▸ TASK PROMPT
The lines to extract run from the first line of the entries through the line that contains "ring mcp: (340, 287)"; reproduce exactly those lines and no others.

____ DATA SUPPLIED

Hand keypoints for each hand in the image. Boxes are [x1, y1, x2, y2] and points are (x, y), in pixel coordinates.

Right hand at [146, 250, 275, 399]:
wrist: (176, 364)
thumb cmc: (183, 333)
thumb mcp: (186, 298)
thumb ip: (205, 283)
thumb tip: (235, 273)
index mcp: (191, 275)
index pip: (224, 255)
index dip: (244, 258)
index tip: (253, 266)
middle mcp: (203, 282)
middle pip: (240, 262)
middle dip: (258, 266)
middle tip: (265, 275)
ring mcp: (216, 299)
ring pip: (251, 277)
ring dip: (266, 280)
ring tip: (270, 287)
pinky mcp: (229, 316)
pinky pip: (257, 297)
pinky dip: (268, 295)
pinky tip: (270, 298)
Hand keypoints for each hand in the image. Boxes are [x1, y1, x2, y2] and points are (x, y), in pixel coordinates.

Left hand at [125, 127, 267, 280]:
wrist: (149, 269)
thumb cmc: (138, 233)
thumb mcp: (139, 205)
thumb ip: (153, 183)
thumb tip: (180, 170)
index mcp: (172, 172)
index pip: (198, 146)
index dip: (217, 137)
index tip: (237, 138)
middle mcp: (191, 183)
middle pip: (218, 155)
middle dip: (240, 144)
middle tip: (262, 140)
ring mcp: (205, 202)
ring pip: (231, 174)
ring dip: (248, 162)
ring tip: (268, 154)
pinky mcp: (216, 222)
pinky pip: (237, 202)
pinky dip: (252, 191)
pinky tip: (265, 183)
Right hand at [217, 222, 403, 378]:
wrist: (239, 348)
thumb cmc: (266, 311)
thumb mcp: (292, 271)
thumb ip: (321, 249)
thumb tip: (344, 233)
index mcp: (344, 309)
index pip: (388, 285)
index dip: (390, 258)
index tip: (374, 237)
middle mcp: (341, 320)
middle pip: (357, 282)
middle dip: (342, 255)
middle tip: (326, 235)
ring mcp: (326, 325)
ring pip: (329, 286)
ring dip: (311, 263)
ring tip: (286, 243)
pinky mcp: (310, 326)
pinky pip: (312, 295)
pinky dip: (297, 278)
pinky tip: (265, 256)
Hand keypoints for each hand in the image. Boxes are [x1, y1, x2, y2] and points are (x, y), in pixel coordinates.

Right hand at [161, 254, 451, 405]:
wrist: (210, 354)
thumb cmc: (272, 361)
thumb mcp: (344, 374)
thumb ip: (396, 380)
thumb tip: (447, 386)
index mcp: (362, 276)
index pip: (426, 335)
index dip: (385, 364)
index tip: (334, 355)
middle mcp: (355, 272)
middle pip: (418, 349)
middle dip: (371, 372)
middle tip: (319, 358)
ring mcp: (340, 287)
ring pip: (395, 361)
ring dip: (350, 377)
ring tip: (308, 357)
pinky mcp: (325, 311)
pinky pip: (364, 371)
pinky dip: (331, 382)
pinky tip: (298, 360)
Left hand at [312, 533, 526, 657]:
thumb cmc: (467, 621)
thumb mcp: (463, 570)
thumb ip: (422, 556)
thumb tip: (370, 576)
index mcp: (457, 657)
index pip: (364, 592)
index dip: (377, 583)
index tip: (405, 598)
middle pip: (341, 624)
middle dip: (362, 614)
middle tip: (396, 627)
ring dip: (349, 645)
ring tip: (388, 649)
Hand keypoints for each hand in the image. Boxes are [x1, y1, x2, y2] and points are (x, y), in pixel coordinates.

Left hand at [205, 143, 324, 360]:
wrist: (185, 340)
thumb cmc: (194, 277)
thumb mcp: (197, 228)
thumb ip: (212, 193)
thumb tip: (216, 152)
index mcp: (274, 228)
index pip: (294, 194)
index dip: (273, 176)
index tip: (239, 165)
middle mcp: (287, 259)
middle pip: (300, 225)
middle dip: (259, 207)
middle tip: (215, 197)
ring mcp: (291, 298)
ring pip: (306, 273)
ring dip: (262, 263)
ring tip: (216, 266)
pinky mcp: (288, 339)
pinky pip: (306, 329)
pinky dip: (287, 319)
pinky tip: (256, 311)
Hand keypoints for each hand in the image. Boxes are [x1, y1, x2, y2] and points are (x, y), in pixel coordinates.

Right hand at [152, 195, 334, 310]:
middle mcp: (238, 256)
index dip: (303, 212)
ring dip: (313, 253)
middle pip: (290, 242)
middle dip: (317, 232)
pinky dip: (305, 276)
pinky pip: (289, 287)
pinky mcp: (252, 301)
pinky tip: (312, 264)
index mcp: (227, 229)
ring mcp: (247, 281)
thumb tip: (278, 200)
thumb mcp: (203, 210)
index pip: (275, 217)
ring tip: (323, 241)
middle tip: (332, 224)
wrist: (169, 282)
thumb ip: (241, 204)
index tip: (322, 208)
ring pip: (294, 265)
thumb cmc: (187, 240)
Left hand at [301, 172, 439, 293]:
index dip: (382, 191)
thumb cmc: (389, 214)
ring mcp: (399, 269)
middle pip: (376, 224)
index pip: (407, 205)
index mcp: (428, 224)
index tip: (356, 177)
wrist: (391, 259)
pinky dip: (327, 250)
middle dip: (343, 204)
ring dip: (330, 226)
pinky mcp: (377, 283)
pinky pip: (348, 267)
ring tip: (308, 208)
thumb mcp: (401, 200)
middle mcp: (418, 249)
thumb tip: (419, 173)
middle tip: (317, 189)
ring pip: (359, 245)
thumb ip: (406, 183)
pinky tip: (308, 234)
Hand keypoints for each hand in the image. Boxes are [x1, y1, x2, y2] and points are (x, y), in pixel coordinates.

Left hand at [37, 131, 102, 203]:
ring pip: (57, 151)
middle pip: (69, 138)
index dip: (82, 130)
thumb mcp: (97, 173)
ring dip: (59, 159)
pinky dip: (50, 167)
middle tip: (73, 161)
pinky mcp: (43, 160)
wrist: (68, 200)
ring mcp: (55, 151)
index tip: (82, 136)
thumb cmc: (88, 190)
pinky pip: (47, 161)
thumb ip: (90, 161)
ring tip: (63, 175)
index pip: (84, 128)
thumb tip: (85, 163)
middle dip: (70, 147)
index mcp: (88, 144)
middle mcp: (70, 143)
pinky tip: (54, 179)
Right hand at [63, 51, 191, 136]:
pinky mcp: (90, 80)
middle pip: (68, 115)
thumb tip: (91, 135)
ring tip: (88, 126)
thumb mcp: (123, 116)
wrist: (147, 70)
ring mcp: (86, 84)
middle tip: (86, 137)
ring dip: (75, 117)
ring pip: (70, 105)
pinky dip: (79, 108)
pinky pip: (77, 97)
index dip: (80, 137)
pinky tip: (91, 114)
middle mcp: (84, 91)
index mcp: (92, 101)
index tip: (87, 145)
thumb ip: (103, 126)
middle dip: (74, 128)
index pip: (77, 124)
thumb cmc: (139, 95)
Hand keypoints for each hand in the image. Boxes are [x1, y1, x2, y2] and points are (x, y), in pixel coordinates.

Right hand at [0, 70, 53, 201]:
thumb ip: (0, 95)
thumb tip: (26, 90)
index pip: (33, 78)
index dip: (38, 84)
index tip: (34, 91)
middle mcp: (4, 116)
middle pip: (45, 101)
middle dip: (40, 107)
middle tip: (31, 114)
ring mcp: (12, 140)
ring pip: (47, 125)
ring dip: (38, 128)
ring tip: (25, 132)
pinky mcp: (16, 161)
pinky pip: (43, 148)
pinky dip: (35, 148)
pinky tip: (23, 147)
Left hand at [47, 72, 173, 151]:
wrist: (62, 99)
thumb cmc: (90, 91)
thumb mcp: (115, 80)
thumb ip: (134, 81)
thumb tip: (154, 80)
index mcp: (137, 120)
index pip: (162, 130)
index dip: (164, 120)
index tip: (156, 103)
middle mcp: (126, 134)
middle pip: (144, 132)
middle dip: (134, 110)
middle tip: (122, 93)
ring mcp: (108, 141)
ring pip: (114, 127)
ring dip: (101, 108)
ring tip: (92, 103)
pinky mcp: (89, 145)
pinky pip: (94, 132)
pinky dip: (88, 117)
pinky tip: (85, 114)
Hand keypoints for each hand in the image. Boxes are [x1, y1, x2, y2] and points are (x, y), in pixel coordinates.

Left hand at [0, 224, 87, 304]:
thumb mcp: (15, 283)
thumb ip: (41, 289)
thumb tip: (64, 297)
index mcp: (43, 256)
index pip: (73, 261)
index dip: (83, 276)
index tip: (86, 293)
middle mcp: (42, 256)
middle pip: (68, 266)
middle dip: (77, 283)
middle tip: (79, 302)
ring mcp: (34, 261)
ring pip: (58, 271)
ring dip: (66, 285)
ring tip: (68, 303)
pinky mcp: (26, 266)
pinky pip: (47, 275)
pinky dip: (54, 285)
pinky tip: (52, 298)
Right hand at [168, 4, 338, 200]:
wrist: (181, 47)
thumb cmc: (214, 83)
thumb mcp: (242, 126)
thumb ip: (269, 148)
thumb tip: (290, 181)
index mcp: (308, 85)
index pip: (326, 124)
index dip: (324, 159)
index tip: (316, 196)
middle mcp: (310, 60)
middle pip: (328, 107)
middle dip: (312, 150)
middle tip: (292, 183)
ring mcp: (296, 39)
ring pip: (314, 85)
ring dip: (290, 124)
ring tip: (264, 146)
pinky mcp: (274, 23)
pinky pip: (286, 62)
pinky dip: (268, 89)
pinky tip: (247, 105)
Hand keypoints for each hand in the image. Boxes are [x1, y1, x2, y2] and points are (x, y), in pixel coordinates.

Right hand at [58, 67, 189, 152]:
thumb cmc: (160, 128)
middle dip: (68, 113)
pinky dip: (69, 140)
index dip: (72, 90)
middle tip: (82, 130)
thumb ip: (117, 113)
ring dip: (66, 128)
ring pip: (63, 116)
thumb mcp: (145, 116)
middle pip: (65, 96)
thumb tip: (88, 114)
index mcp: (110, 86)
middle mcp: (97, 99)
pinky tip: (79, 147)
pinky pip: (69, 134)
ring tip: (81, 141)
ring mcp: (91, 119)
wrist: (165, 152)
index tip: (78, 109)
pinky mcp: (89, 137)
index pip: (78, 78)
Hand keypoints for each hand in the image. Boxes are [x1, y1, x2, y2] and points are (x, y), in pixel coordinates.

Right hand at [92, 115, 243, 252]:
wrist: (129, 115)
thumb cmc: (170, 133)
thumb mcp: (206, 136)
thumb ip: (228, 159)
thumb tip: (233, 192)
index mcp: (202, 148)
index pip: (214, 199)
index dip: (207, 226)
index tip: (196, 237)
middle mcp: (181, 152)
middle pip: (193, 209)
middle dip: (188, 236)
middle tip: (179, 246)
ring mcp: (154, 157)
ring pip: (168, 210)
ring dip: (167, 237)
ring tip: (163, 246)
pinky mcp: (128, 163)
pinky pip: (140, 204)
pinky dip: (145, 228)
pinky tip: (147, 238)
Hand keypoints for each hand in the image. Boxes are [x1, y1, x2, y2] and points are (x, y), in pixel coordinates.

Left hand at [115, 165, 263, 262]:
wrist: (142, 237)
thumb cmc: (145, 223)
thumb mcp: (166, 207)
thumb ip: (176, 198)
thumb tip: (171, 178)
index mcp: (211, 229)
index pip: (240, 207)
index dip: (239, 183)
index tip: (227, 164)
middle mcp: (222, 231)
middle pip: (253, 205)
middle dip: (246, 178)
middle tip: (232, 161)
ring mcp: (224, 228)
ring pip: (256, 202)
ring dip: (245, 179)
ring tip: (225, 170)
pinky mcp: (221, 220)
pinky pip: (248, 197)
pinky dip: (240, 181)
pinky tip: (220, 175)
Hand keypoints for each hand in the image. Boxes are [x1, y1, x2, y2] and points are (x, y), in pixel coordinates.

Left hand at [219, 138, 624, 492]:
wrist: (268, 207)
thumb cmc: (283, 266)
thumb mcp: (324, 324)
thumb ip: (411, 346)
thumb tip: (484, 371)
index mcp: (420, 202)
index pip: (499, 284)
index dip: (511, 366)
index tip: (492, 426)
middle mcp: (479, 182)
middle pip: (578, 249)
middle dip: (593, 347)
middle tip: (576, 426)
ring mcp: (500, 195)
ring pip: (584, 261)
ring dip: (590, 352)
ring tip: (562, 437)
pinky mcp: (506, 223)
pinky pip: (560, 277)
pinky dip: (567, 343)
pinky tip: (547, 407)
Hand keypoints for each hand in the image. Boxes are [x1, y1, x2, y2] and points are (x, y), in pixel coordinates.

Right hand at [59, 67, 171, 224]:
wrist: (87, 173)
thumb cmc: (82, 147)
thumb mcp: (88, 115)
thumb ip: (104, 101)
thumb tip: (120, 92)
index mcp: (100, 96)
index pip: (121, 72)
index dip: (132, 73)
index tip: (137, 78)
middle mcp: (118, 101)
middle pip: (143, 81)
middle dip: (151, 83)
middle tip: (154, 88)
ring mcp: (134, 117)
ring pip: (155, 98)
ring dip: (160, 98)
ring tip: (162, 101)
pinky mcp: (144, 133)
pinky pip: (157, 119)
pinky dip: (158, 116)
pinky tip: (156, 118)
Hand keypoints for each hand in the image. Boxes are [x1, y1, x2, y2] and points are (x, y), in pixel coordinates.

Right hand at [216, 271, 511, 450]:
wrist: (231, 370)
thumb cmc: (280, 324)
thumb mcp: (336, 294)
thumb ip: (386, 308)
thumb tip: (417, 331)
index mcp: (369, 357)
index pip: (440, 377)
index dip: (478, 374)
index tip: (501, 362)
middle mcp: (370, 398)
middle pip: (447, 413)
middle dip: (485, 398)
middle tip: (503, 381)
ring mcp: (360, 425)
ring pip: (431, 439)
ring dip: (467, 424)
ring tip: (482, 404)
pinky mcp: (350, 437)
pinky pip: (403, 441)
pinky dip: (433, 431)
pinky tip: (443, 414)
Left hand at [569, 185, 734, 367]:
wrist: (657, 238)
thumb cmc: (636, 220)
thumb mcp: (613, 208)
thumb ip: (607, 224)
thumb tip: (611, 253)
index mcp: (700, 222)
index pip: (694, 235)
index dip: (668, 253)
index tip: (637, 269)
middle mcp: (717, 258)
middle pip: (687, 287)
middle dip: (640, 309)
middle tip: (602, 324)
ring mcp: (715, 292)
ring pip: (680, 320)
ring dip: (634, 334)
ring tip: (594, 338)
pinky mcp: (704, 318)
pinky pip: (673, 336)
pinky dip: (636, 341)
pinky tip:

________

▸ EXERCISE RESULT
Hand keypoints for each hand in the image. Boxes are [x1, y1, x2, y2] and points are (x, y), in pixel coordinates.

Right hand at [146, 250, 275, 399]:
wrist: (176, 364)
thumb cmc: (183, 333)
thumb mcp: (186, 298)
thumb ip: (205, 283)
thumb tip: (235, 273)
index mcp: (191, 275)
index pip: (224, 255)
index dip: (244, 258)
index tip: (253, 266)
middle mcp: (203, 282)
middle pip: (240, 262)
middle dip: (258, 266)
middle tip: (265, 275)
ring mcp: (216, 299)
ring pip: (251, 277)
ring dip: (266, 280)
ring tip: (270, 287)
pinky mcp: (229, 316)
pinky pip: (257, 297)
pinky dip: (268, 295)
pinky tip: (270, 298)
Hand keypoints for each hand in the image. Boxes are [x1, y1, x2, y2] and points are (x, y), in pixel coordinates.

Left hand at [125, 127, 267, 280]:
wrist: (149, 269)
thumb cmc: (138, 233)
thumb mcp: (139, 205)
thumb ip: (153, 183)
thumb tip: (180, 170)
index mcp: (172, 172)
index pip: (198, 146)
index dip: (217, 137)
index tip: (237, 138)
middle mcp: (191, 183)
middle pip: (218, 155)
middle dip: (240, 144)
middle tip: (262, 140)
ring mcp: (205, 202)
ring pip: (231, 174)
ring dip: (248, 162)
ring tip: (268, 154)
pinky mcp: (216, 222)
pinky pip: (237, 202)
pinky dip: (252, 191)
pinky tip: (265, 183)
Right hand at [217, 222, 403, 378]:
wrist: (239, 348)
thumb cmc: (266, 311)
thumb mcp: (292, 271)
thumb ip: (321, 249)
thumb tip: (344, 233)
index mcp: (344, 309)
index pip: (388, 285)
index dip: (390, 258)
index tip: (374, 237)
middle mcp: (341, 320)
middle pip: (357, 282)
middle dip: (342, 255)
middle tip: (326, 235)
ring mcp: (326, 325)
ring pip: (329, 286)
ring dip: (311, 263)
ring tip: (286, 243)
pinky mcp: (310, 326)
pinky pip: (312, 295)
pinky dip: (297, 278)
pinky tip: (265, 256)
Hand keypoints for each hand in the image. Boxes are [x1, y1, x2, y2] and points are (x, y), in pixel coordinates.

Right hand at [161, 254, 451, 405]:
wrist: (210, 354)
thumb cmc: (272, 361)
thumb mcp: (344, 374)
thumb ip: (396, 380)
thumb tip: (447, 386)
index mcp: (362, 276)
index pip: (426, 335)
index dip: (385, 364)
index tip: (334, 355)
middle mcp: (355, 272)
middle pip: (418, 349)
middle dip: (371, 372)
middle tip: (319, 358)
ring mcp: (340, 287)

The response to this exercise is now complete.